Step 5. Optionally, configure the maximum number of the Loop Threads
to use when executing the Flow in a loop. If the number is greater than one, each iteration of the loop will be executed in its own thread.
Loop Script
The Flow continues to run in a loop while the JavaScript loop conditions
returns a not null
value.
Example:
// this flow will be executed while the value of the "NEXT_MARKER" property is not null
var nextCursorMark = com.toolsverse.config.SystemConfig.instance().getProperties().
get("NEXT_MARKER");
value = !com.toolsverse.util.Utils.isNothing(nextCursorMark) ? nextCursorMark : null;
Available variables
The following variables can be referenced by name from JavaScript and Python code:
Name | Class name / JavaDoc | Packages |
---|---|---|
etlConfig | com.toolsverse.etl.core.config.EtlConfig | com.toolsverse.etl.core.config |
scenario | com.toolsverse.etl.core.engine.Scenario | com.toolsverse.etl.core.engine |
evals | 1-based number of loop iterations | |
loopKeyValues |
Map<String, String> - global and flow variables set for each loop iteration |
Execute the Flow a fixed number of times
Step 1. Configure a JavaScript loop.
Step 2. Enter the following Loop Script
(example):
// this flow will be executed 40 times
value = evals <= 40 ? evals : null;
Read records from a database and execute the Flow for each record
This technique is also called a database loop. The idea is that you can write a SELECT SQL
statement which, when executed, creates a cursor driving the loop. The Flow in a database loop is executed as many times as the number of records returned by the cursor. For every field in each record in a cursor, the system automatically sets the global and Flow variables.
Configure database loop
Step 1. Create a nested Flow and add steps (inner Flows).
Step 2. Select the Flow to be executed in a loop and go to Flow parameters.
Step 3. Specify the loop type as SQL.
Step 4. Specify the database Connection
used for the SQL loop.
Step 5. Enter the SELECT SQL
statement to drive the loop in the Loop Script
field. Optionally enable Execute as
Script
if the loop SQL is in fact script, such as PL/SQL, TSql, etc. Note that script must return a cursor.
Step 6. Optionally, configure the maximum number of the Loop Threads
to use when executing the Flow in a loop. If the number is greater than one, each iteration of the loop will be executed in its own thread.
Example of the database loop
Let's assume that there is a role table in the database that contains information about roles and permissions. In this example, we are going to be creating CSV files for each role in a database.
Step 1. Create a database Connection that will be used to execute the driving (loop of) SQL.
Step 2. Create any Flow, for example, a Flow that reads data from a database and creates files, or a Flow that executes a web service. We're assuming that you want to create a loop that executes this Flow for each record in the result set.

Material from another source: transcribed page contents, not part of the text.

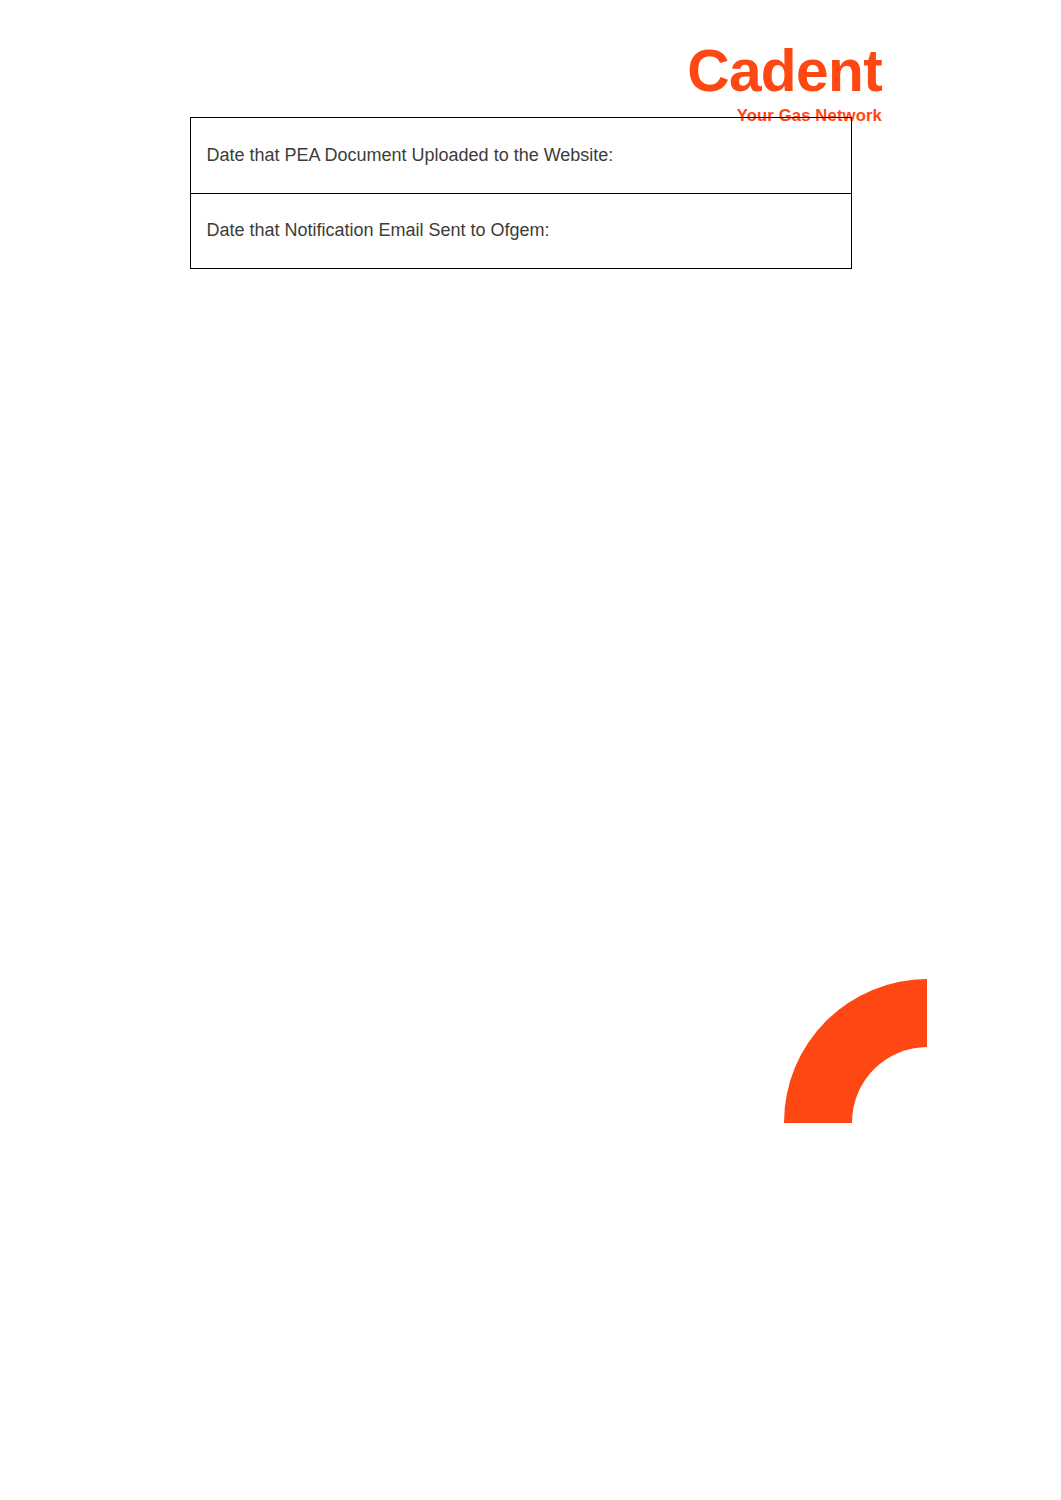Cadent
Your Gas Network
| Date that PEA Document Uploaded to the Website: |
| Date that Notification Email Sent to Ofgem: |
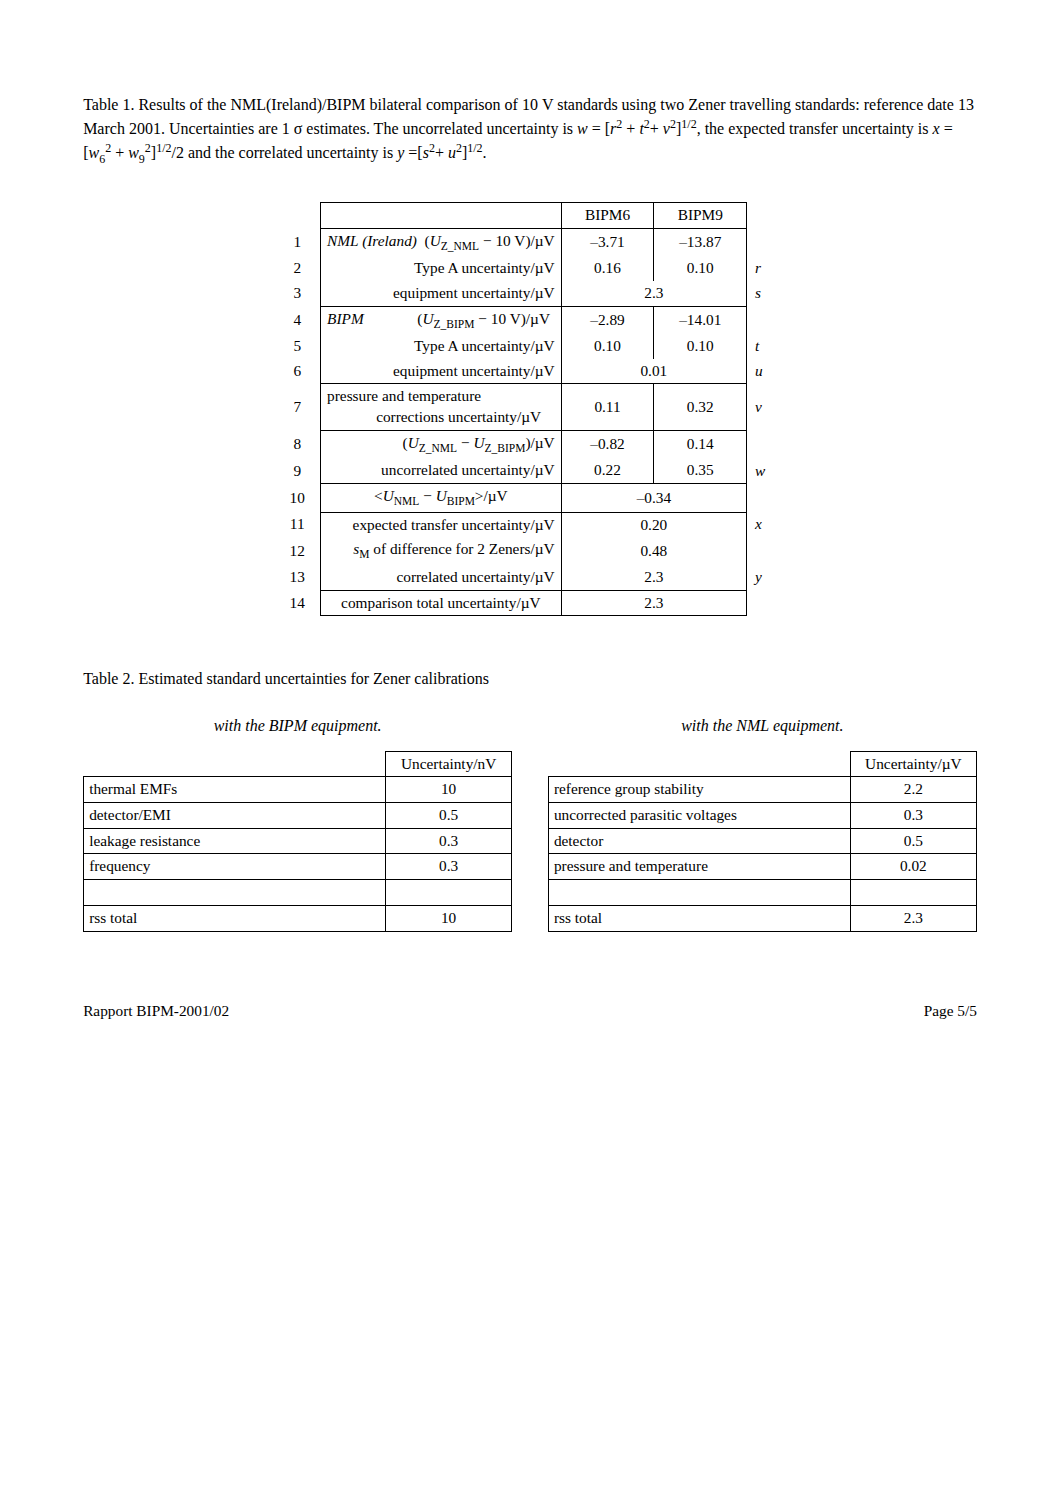Table 1. Results of the NML(Ireland)/BIPM bilateral comparison of 10 V standards using two Zener travelling standards: reference date 13 March 2001. Uncertainties are 1 σ estimates. The uncorrelated uncertainty is w = [r 2 + t 2+ v 2]1/2, the expected transfer uncertainty is x = [w 62 + w 92]1/2/2 and the correlated uncertainty is y =[s 2+ u 2]1/2.
| | | BIPM6 | BIPM9 | |
| 1 | NML (Ireland) ( U Z_NML − 10 V)/µV | –3.71 | –13.87 | |
| 2 | Type A uncertainty/µV | 0.16 | 0.10 | r |
| 3 | equipment uncertainty/µV | 2.3 | s |
| 4 | BIPM ( U Z_BIPM − 10 V)/µV | –2.89 | –14.01 | |
| 5 | Type A uncertainty/µV | 0.10 | 0.10 | t |
| 6 | equipment uncertainty/µV | 0.01 | u |
| 7 | pressure and temperature corrections uncertainty/µV | 0.11 | 0.32 | v |
| 8 | ( U Z_NML − U Z_BIPM )/µV | –0.82 | 0.14 | |
| 9 | uncorrelated uncertainty/µV | 0.22 | 0.35 | w |
| 10 | < U NML − U BIPM >/µV | –0.34 | |
| 11 | expected transfer uncertainty/µV | 0.20 | x |
| 12 | s M of difference for 2 Zeners/µV | 0.48 | |
| 13 | correlated uncertainty/µV | 2.3 | y |
| 14 | comparison total uncertainty/µV | 2.3 | |
Table 2. Estimated standard uncertainties for Zener calibrations
with the BIPM equipment. with the NML equipment.
| | Uncertainty/nV |
| --- | --- |
| thermal EMFs | 10 |
| detector/EMI | 0.5 |
| leakage resistance | 0.3 |
| frequency | 0.3 |
| rss total | 10 |
| | Uncertainty/µV |
| --- | --- |
| reference group stability | 2.2 |
| uncorrected parasitic voltages | 0.3 |
| detector | 0.5 |
| pressure and temperature | 0.02 |
| rss total | 2.3 |
Rapport BIPM-2001/02 Page 5/5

Step 3. Create a nested Flow and add the Flow created in Step 2.
Step 4. Click the pen
icon, next to the Flow name. The Parameters
pop-up window will open.
Step 5. Select SQL
for Loop Type
.
Step 6. Select the Connection created in Step 1 for the Connection.
Step 7. Enter the driving SQL, for example, select roleid from role
as the Loop Script
.
Step 8. Modify the Flow created in Step 2 to use fields from the result set. Enclose the field name in curly brackets: {field name}
. For example: {roleid}
.
You can use the {field name}
in:
- the
FROM
andTO
fields for a transformation
- an HTTP Connection URL (or any other Connection property)
- anywhere in the source or destination query
When referencing {parameters}
, make sure you are using the same CaSe
for the field name as returned by the database. For example, some databases enforce UPPERCASE
for column names returned by executing the SQL query: select roleid from role --> ROLEID
, while other databases keep the original: select roleid from role --> roleid
.
Debug database loop
Read how to debug a database loop.
Process all files in a folder using loop
There is an easy way to process all files in a folder.
Use a loop if want to execute more complex scenarios than just Extract-data-from-source-transform-and-load-in-destination.
Configure loop for this example
Step 1. Create a nested Flow and add steps (inner Flows).
Step 2. Select the Flow to be executed in a loop and go to Flow parameters.
Step 3. Specify the Loop Type
as Files by wildcard
.
Step 4. Specify the file Connection
used for the loop.
Step 5. Enter the wildcard filename to drive the loop in the File path
field.
Step 6. Optionally, configure the maximum number of the Loop Threads
to use when executing the Flow in a loop. If the number is greater than one, each iteration of the loop will be executed in its own thread.
Example of the wildcard filename loop
Step 1. Create a Connection for the source files. Make sure the Connection supports wildcard filenames. Store the name of the Connection.
Step 2. Create a Flow where the source Connection is the Connection created in Step 1 and the destination is whatever you like.
Step 3. Create a nested Flow and add the Flow created in Step 2.
Step 4. Click the pen
icon next to the Flow name and the Parameters
pop-up window will open.
Step 5. Select Files by wildcard
for Loop Type
.
Step 6. Select the Connection created in Step 1 for Connection
.
Step 7. Enter a wildcard filename, such as *.csv
, for Files path
.
Files will remain in the source folder after processing, so you might want to delete or move them to a different folder.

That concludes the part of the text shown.